Find the 3 dishes most similar to the query — no metadata filter.

query_text = "spicy curry with rice"
query_emb = model.encode([query_text], normalize_embeddings=True)[0].astype("float32")

response, _ = client.query([{
"FindDescriptor": {
"set": SET_NAME,
"k_neighbors": 3,
"distances": True,
"results": {"all_properties": True},
}
}], [query_emb.tobytes()])

print(f"KNN only — top 3 for '{query_text}':")
for e in response[0]["FindDescriptor"].get("entities", []):
print(f" {e['dish_name']:<30} [{e['cuisine']}] score={1-e['_distance']:.3f}")
KNN only — top 3 for 'spicy curry with rice':
rajma chawal [Indian] score=0.416
butter chicken with special fried rice and assorted naan breads [Indian] score=0.447
won ton soup, chicken chow mein, katsu chicken [Chinese] score=0.538

Pattern 2: KNN + Equality Filter

Restrict results to a specific cuisine. The filter is applied during the vector search, not after.

response, _ = client.query([{
"FindDescriptor": {
"set": SET_NAME,
"k_neighbors": 3,
"constraints": {
"cuisine": ["==", "Indian"], # only search within Indian dishes
},
"distances": True,
"results": {"all_properties": True},
}
}], [query_emb.tobytes()])

print(f"KNN + cuisine==Indian — top 3 for '{query_text}':")
for e in response[0]["FindDescriptor"].get("entities", []):
print(f" {e['dish_name']:<30} [{e['cuisine']}] score={1-e['_distance']:.3f}")
KNN + cuisine==Indian — top 3 for 'spicy curry with rice':
rajma chawal [Indian] score=0.416
butter chicken with special fried rice and assorted naan breads [Indian] score=0.447
paneer bhurji [Indian] score=0.580

Pattern 3: KNN + Range Filter

Combine vector search with a numeric range constraint — for example, dishes under 600 calories.
--------------------------------
**WORK REQUEST 1**
Which keys sit directly inside the "FindDescriptor" objects in the KNN search walkthrough? List each one once, counting both queries.
**WORK REQUEST 2**
How would you sum up the KNN search walkthrough in two sentences?
**WORK REQUEST 3**
Answer these questions about the KNN search walkthrough:
(a) What value is "k_neighbors" set to?
(b) In the search limited to Indian cuisine, which dish is listed third, and with what score?
(c) What example is given for a numeric range constraint?
The entries placed after this have no connection to the KNN search walkthrough.

**DATA RECORDS**
--------------------------------
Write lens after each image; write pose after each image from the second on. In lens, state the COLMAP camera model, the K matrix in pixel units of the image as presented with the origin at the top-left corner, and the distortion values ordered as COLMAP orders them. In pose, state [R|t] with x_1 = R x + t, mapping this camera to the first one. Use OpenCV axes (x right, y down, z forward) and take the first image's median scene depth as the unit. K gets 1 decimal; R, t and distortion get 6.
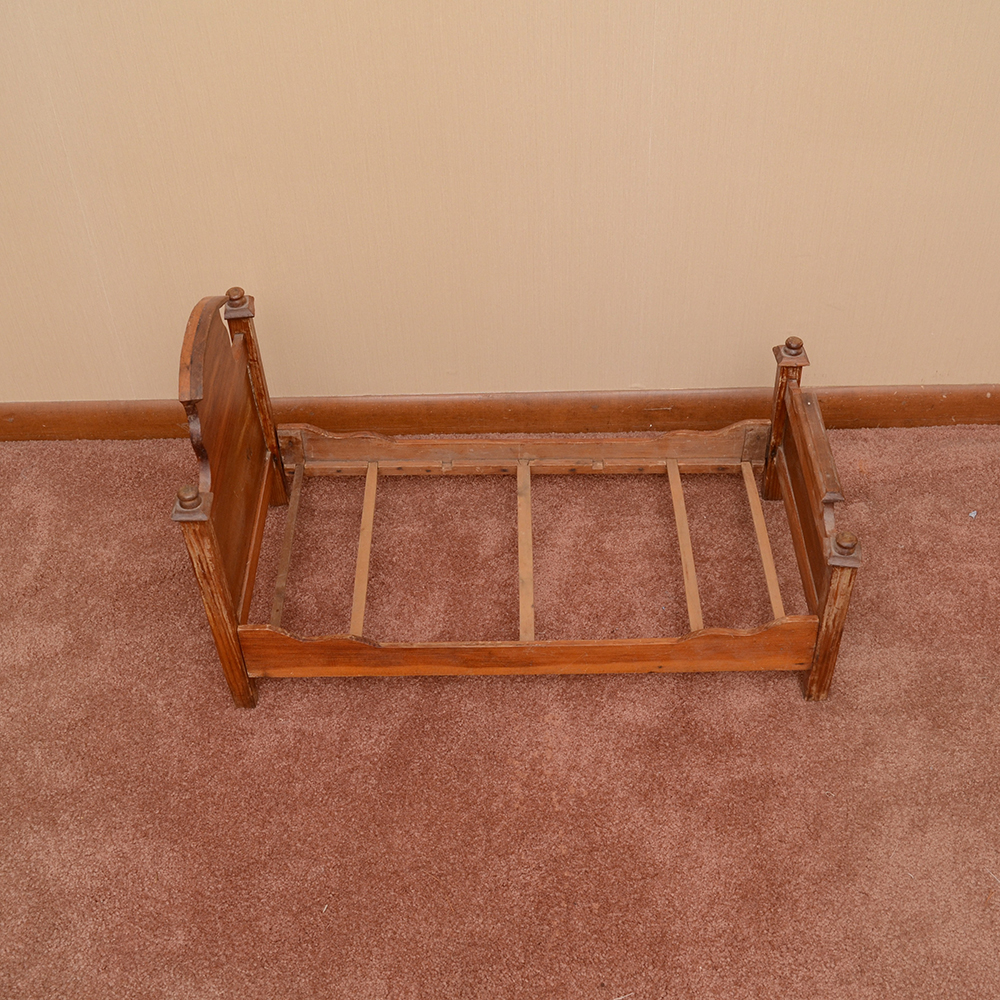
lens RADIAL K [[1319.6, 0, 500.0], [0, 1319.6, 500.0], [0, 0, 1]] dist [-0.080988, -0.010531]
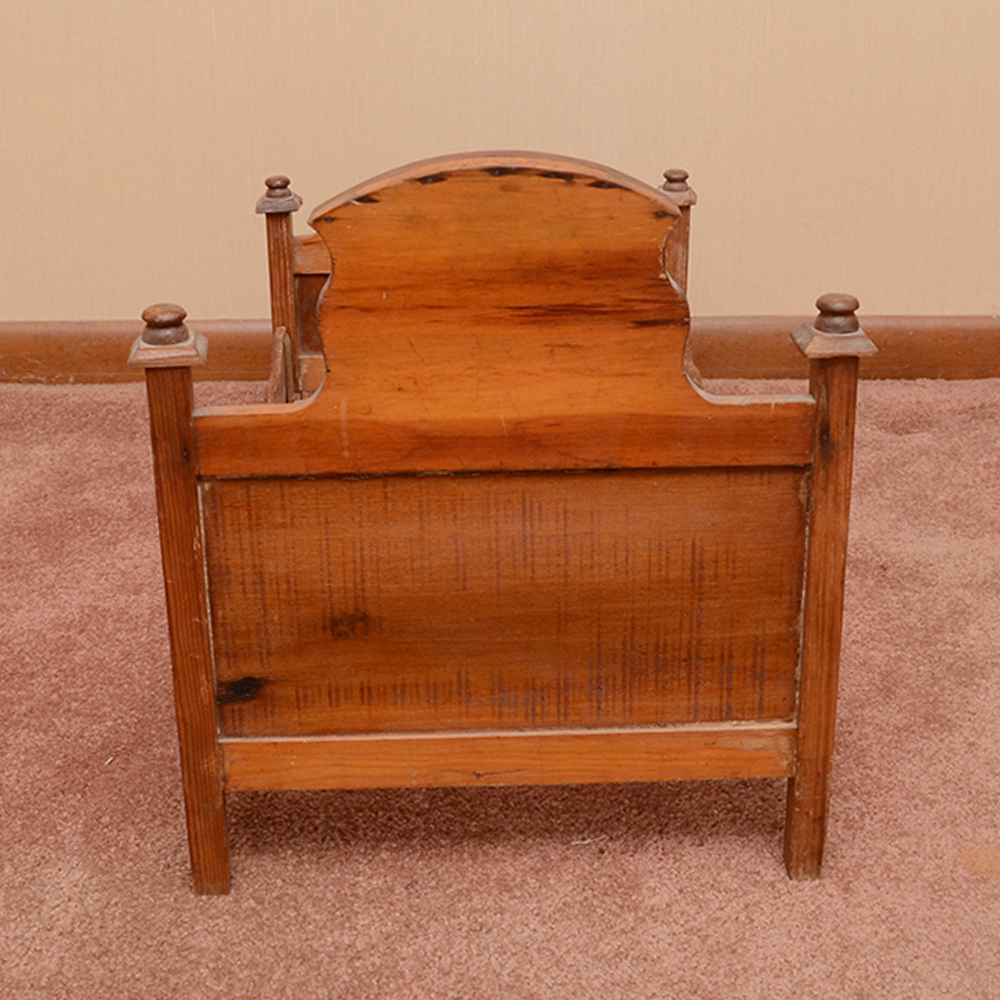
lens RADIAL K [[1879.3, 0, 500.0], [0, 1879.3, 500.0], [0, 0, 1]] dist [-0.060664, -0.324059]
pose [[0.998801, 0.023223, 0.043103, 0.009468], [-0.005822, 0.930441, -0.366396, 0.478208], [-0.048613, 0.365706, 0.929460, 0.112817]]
--------------------------------
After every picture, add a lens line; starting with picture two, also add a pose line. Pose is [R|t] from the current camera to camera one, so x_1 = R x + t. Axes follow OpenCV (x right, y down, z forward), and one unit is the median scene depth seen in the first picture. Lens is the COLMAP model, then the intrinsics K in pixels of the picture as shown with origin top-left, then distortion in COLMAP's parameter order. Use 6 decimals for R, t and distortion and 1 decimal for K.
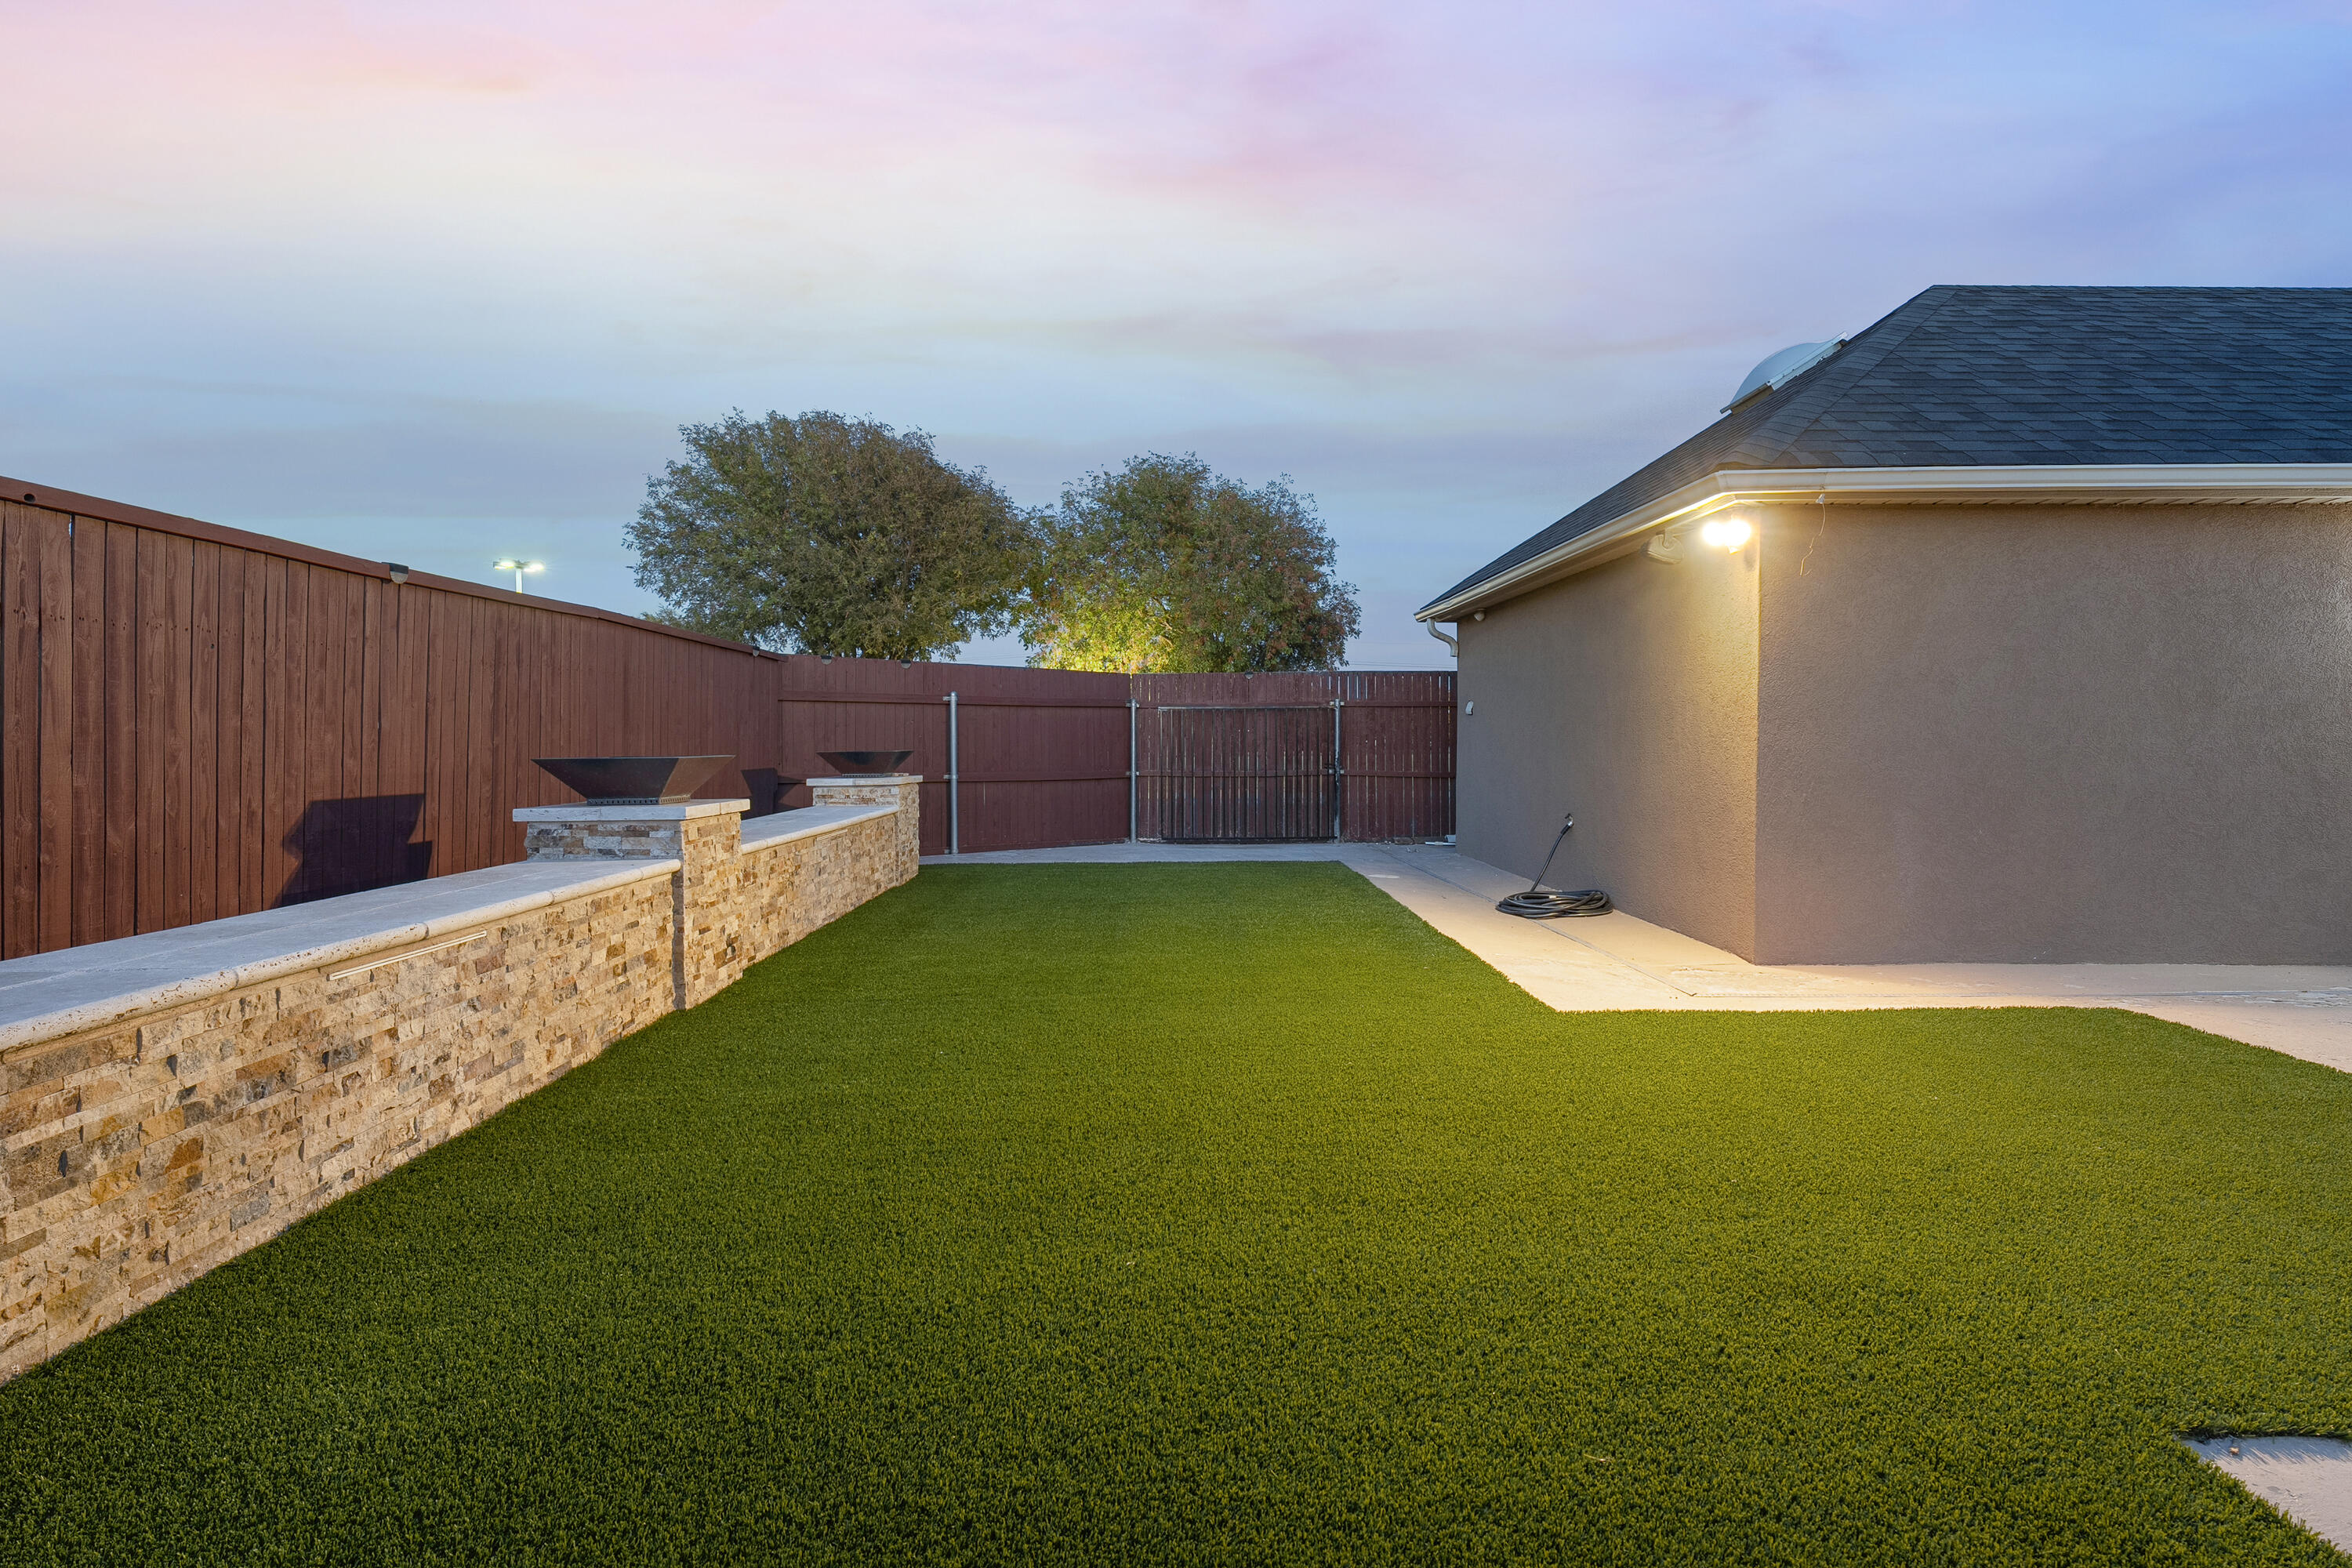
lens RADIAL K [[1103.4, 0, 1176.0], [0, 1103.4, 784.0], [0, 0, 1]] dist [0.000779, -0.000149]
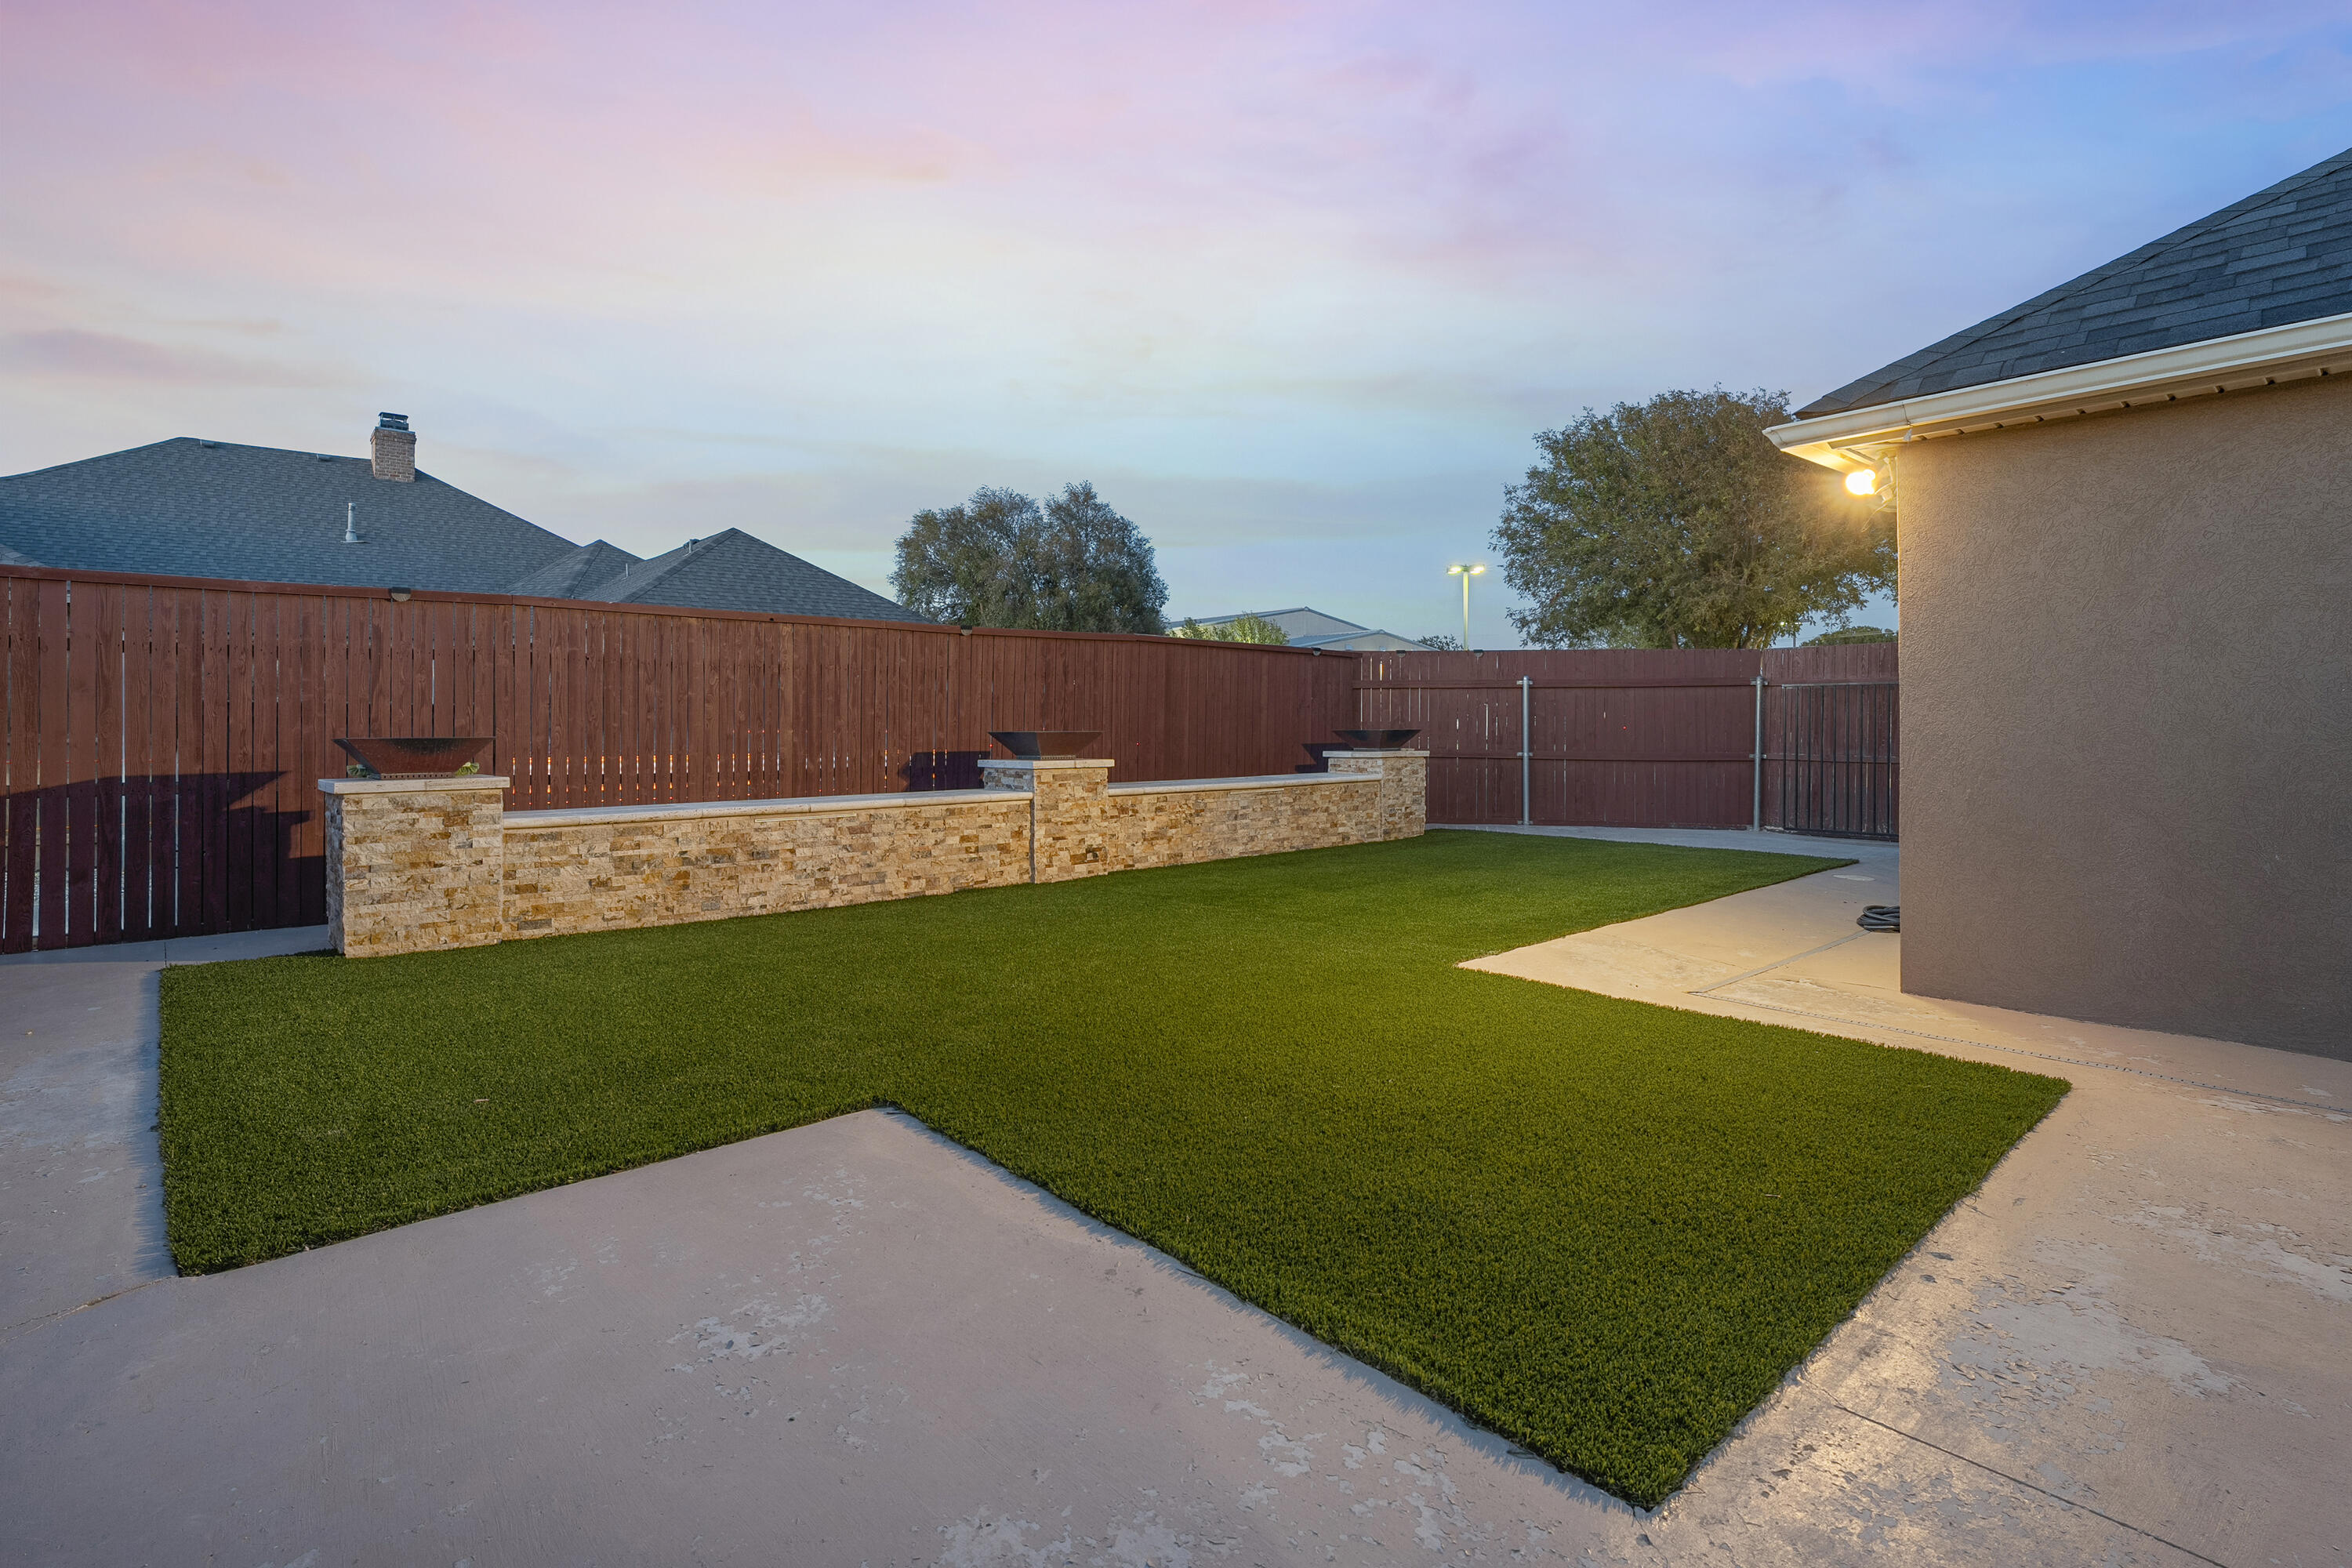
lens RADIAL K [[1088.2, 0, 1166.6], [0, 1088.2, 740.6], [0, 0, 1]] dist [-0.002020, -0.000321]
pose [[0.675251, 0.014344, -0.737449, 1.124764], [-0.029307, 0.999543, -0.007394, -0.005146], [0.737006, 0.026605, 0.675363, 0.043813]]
--------------------------------
**SOLUTION 1**
set, k_neighbors, constraints, distances, results

**SOLUTION 2**
The walkthrough runs a vector search for the three dishes most similar to "spicy curry with rice" with no metadata filter, then repeats it with an equality filter that limits results to Indian cuisine, a filter applied during the vector search rather than after. It then turns to combining vector search with a numeric range constraint, such as dishes under 600 calories.

**SOLUTION 3**
(a) 3
(b) paneer bhurji, with a score of 0.580
(c) Dishes under 600 calories